[Extract to read]
** start **
Make a new folder on your computer, and then type the npm init command to create a package.json file for the project (I called mine "export-kobo-to-notion"). For this project, we're going to use the following modules:

You can install these modules with this command:

npm install dotenv @notionhq/client better-sqlite3

Once the modules have been installed, you should also create a file called .env in the directory – this is where you'll store the private environment variables you need for your script to work.

Creating a Notion integration

Developers need to create a Notion integration before they can use the Notion API. Notion explains the full steps here – all you have to do is go to your integrations and create a new integration (I called mine "Kobo Export").

Once you have the integration, you should save its associated token as the NOTION_TOKEN variable in your .env file, which will look something like this: NOTION_TOKEN=secret_TY78iopwv (but longer).

The next step is to give your integration permissions to modify your library database. Open the database in Notion, click "Share" (top right corner), and then select the "Kobo Export" integration.

You'll also need the library database ID, which you can find in the URL of the database page: the URL will have a 32 digit ID located between your workspace name and the ? symbol: it will look something like https://www.notion.so/username/776yv4nanf6qx0bdttznd9upfljupb11?v=s9..., where the ID is 776yv4nanf6qx0bdttznd9upfljupb11. Copy the database ID and save it in your .env file as NOTION_DATABASE_ID.

Your .env file should now look like this:

NOTION_TOKEN=secret_TY78iopwv
NOTION_DATABASE_ID=776yv4nanf6qx0bdttznd9upfljupb11

Connecting to Notion

Create a file called index.js in your repository, which is where we'll write the code for the script. First, we want to use the dotenv module to read the variables from our .env file. Next, we want to initialize our Notion SDK client with our integration token so that we have authorization to make API calls. This is what our script will start with:

require("dotenv").config()
const { NOTION_TOKEN, NOTION_DATABASE_ID } = process.env
const { Client } = require("@notionhq/client")
const notion = new Client({ auth: NOTION_TOKEN })
** end **
Stored items
** start **
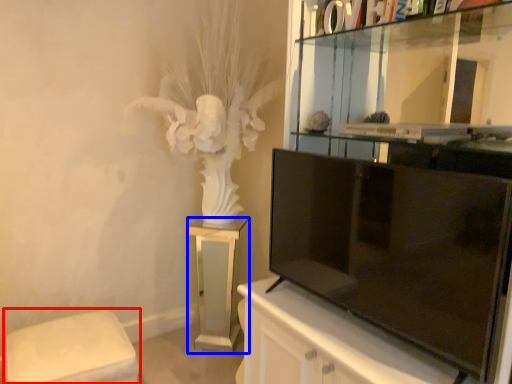
Question: Which object appears closest to the camera in this image, furniture (highlighted by a red box) or furniture (highlighted by a blue box)?

Choices:
 (A) furniture
 (B) furniture

Answer: (A)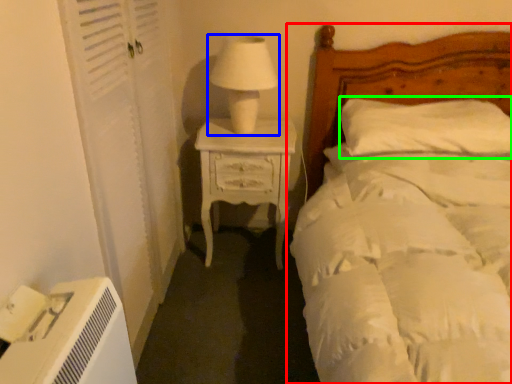
Question: Which object is positioned closest to bed (highlighted by a red box)? Select from table lamp (highlighted by a blue box) and pillow (highlighted by a green box).

Choices:
 (A) table lamp
 (B) pillow

Answer: (B)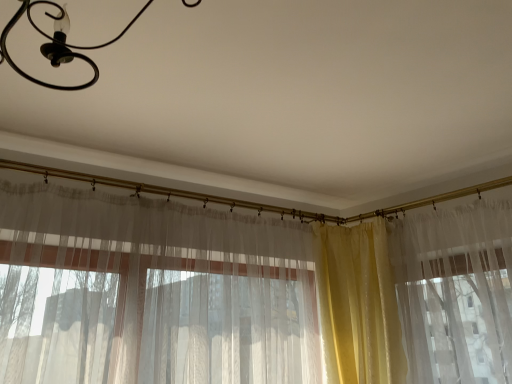
Question: Does black matte chandelier at upper left come in front of yellow satin curtain at right, which is the second curtain from left to right?

Choices:
 (A) no
 (B) yes

Answer: (B)

Question: Is black matte chandelier at upper left with yellow satin curtain at right, which is the second curtain from left to right?

Choices:
 (A) no
 (B) yes

Answer: (A)

Question: From a real-world perspective, is black matte chandelier at upper left over yellow satin curtain at right, which is the second curtain from left to right?

Choices:
 (A) no
 (B) yes

Answer: (B)

Question: Does black matte chandelier at upper left have a greater width compared to yellow satin curtain at right, which is the second curtain from left to right?

Choices:
 (A) no
 (B) yes

Answer: (B)

Question: Is black matte chandelier at upper left to the left of yellow satin curtain at right, which is the 1th curtain from right to left, from the viewer's perspective?

Choices:
 (A) yes
 (B) no

Answer: (A)

Question: Considering the relative positions of black matte chandelier at upper left and yellow satin curtain at right, which is the 1th curtain from right to left, in the image provided, is black matte chandelier at upper left to the right of yellow satin curtain at right, which is the 1th curtain from right to left, from the viewer's perspective?

Choices:
 (A) yes
 (B) no

Answer: (B)

Question: Can you confirm if yellow satin curtain at right, which is the 1th curtain from right to left, is shorter than black matte chandelier at upper left?

Choices:
 (A) no
 (B) yes

Answer: (A)

Question: Is yellow satin curtain at right, which is the second curtain from left to right, looking in the opposite direction of black matte chandelier at upper left?

Choices:
 (A) no
 (B) yes

Answer: (A)

Question: From the image's perspective, is yellow satin curtain at right, which is the 1th curtain from right to left, above black matte chandelier at upper left?

Choices:
 (A) no
 (B) yes

Answer: (A)

Question: Can you confirm if yellow satin curtain at right, which is the 1th curtain from right to left, is positioned to the left of black matte chandelier at upper left?

Choices:
 (A) no
 (B) yes

Answer: (A)

Question: Could you tell me if yellow satin curtain at right, which is the second curtain from left to right, is turned towards black matte chandelier at upper left?

Choices:
 (A) yes
 (B) no

Answer: (A)

Question: Can you confirm if yellow satin curtain at right, which is the 1th curtain from right to left, is positioned to the right of black matte chandelier at upper left?

Choices:
 (A) no
 (B) yes

Answer: (B)

Question: Does yellow satin curtain at right, which is the 1th curtain from right to left, lie in front of translucent fabric curtain at center, which is the 2th curtain in right-to-left order?

Choices:
 (A) yes
 (B) no

Answer: (B)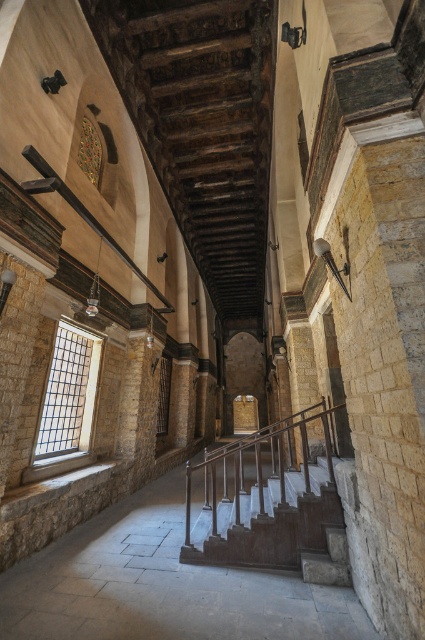
You are standing at the entrance of this historic building and want to go up the dark brown stone stairs at center. If your wheelchair has a turning radius of 1.2 meters, is there enough space to maneuver around the stairs?

The dark brown stone stairs at center are 3.77 meters away from you. Since the wheelchair requires a turning radius of 1.2 meters, and the stairs are positioned centrally, there should be sufficient space to maneuver around them as long as there are no other obstacles nearby.

You are standing at the entrance of the corridor and want to go up the smooth stone staircase at center. Which side of the polished wood railing at center should you walk along to reach it?

The smooth stone staircase at center is to the left of the polished wood railing at center, so you should walk along the left side of the polished wood railing at center to reach it.

You are an architect visiting this historic building and need to determine the spatial relationship between the smooth stone staircase at center and the polished wood railing at center. Which object occupies a larger area in the scene?

The polished wood railing at center occupies a larger area in the scene since the smooth stone staircase at center is smaller than it according to the description.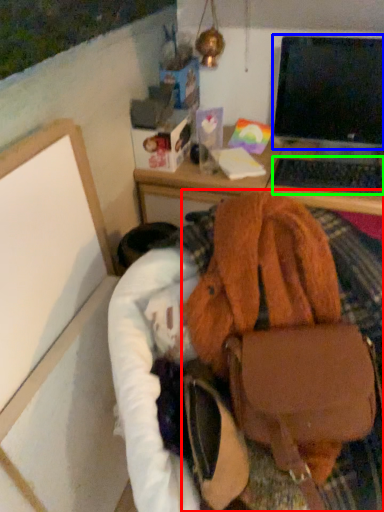
Question: Which object is the closest to the handbag (highlighted by a red box)? Choose among these: computer monitor (highlighted by a blue box) or computer keyboard (highlighted by a green box).

Choices:
 (A) computer monitor
 (B) computer keyboard

Answer: (B)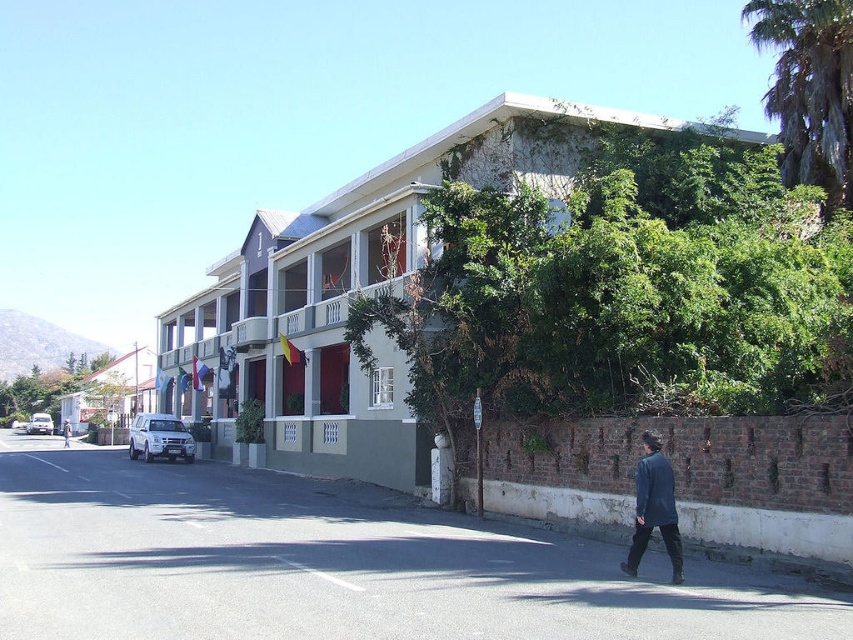
Does green leafy palm tree at upper right have a smaller size compared to dark blue fabric coat at lower right?

No, green leafy palm tree at upper right is not smaller than dark blue fabric coat at lower right.

Does green leafy palm tree at upper right appear on the left side of dark blue fabric coat at lower right?

Incorrect, green leafy palm tree at upper right is not on the left side of dark blue fabric coat at lower right.

Who is more distant from viewer, (x=808, y=22) or (x=660, y=456)?

The point (x=808, y=22) is more distant.

Find the location of a particular element. This screenshot has width=853, height=640. green leafy palm tree at upper right is located at coordinates (809, 88).

Between green leafy palm tree at upper right and light blue denim jacket at lower right, which one has less height?

Standing shorter between the two is light blue denim jacket at lower right.

Consider the image. Is green leafy palm tree at upper right above light blue denim jacket at lower right?

Correct, green leafy palm tree at upper right is located above light blue denim jacket at lower right.

Consider the image. Measure the distance between point [798,24] and camera.

Point [798,24] is 77.88 feet from camera.

The width and height of the screenshot is (853, 640). Find the location of `green leafy palm tree at upper right`. green leafy palm tree at upper right is located at coordinates click(809, 88).

Which is more to the left, dark blue fabric coat at lower right or light blue denim jacket at lower right?

Positioned to the left is light blue denim jacket at lower right.

Find the location of a particular element. The width and height of the screenshot is (853, 640). dark blue fabric coat at lower right is located at coordinates (654, 508).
** end **
[Exercise set]
1) In the tutorial, where is the 32-digit database ID found in the URL of the database page?
2) List every module that the npm install command in the tutorial installs.

[Solutions to the exercise]
1) Between the workspace name and the ? symbol.

2) dotenv, @notionhq/client, better-sqlite3